- _Task description_: Look in the listing below for the line that has "保険株式会社のおすすめポイント", then return it and each following line up to and including the one with "pirarucu-e-guarana-ganha-incentivo-do-mapa", exactly and without pictures.

::: Exercise materials :::

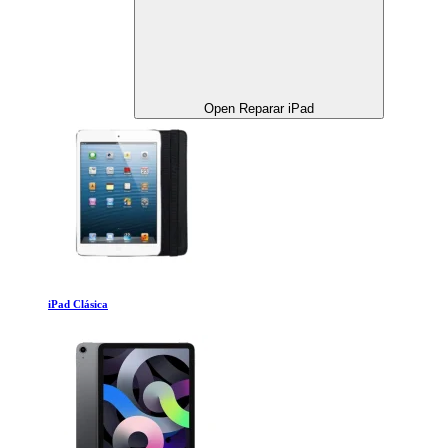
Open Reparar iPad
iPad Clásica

:::
::: Exercise materials :::

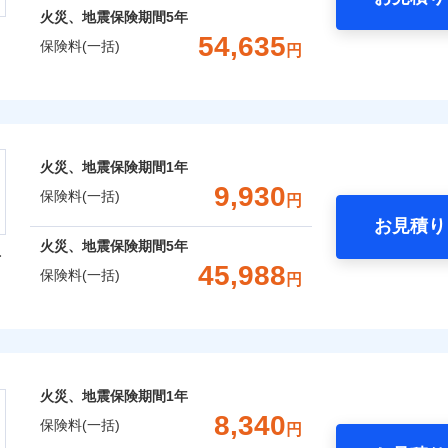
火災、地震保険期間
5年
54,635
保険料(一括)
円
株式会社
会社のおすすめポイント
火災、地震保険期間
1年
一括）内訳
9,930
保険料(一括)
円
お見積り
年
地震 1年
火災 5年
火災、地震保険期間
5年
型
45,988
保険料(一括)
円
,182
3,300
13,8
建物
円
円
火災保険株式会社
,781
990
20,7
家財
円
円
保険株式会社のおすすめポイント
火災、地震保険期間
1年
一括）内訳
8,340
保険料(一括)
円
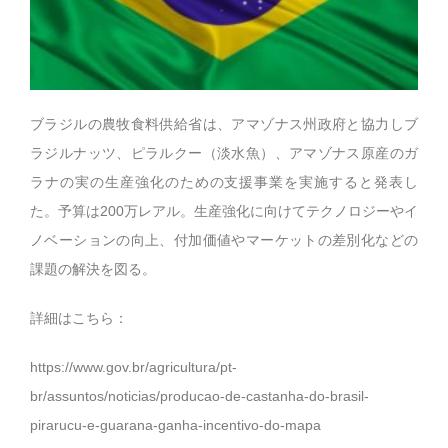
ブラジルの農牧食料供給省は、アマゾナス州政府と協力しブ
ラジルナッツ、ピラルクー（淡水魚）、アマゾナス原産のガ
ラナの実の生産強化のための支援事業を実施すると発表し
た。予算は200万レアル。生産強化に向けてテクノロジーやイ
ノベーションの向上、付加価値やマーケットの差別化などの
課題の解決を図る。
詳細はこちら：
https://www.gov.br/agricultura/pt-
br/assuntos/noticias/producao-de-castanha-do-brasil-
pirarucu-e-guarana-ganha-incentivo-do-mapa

:::

- _Output for this task_:
保険株式会社のおすすめポイント
火災、地震保険期間
1年
一括）内訳
8,340
保険料(一括)
円
ブラジルの農牧食料供給省は、アマゾナス州政府と協力しブ
ラジルナッツ、ピラルクー（淡水魚）、アマゾナス原産のガ
ラナの実の生産強化のための支援事業を実施すると発表し
た。予算は200万レアル。生産強化に向けてテクノロジーやイ
ノベーションの向上、付加価値やマーケットの差別化などの
課題の解決を図る。
詳細はこちら：
https://www.gov.br/agricultura/pt-
br/assuntos/noticias/producao-de-castanha-do-brasil-
pirarucu-e-guarana-ganha-incentivo-do-mapa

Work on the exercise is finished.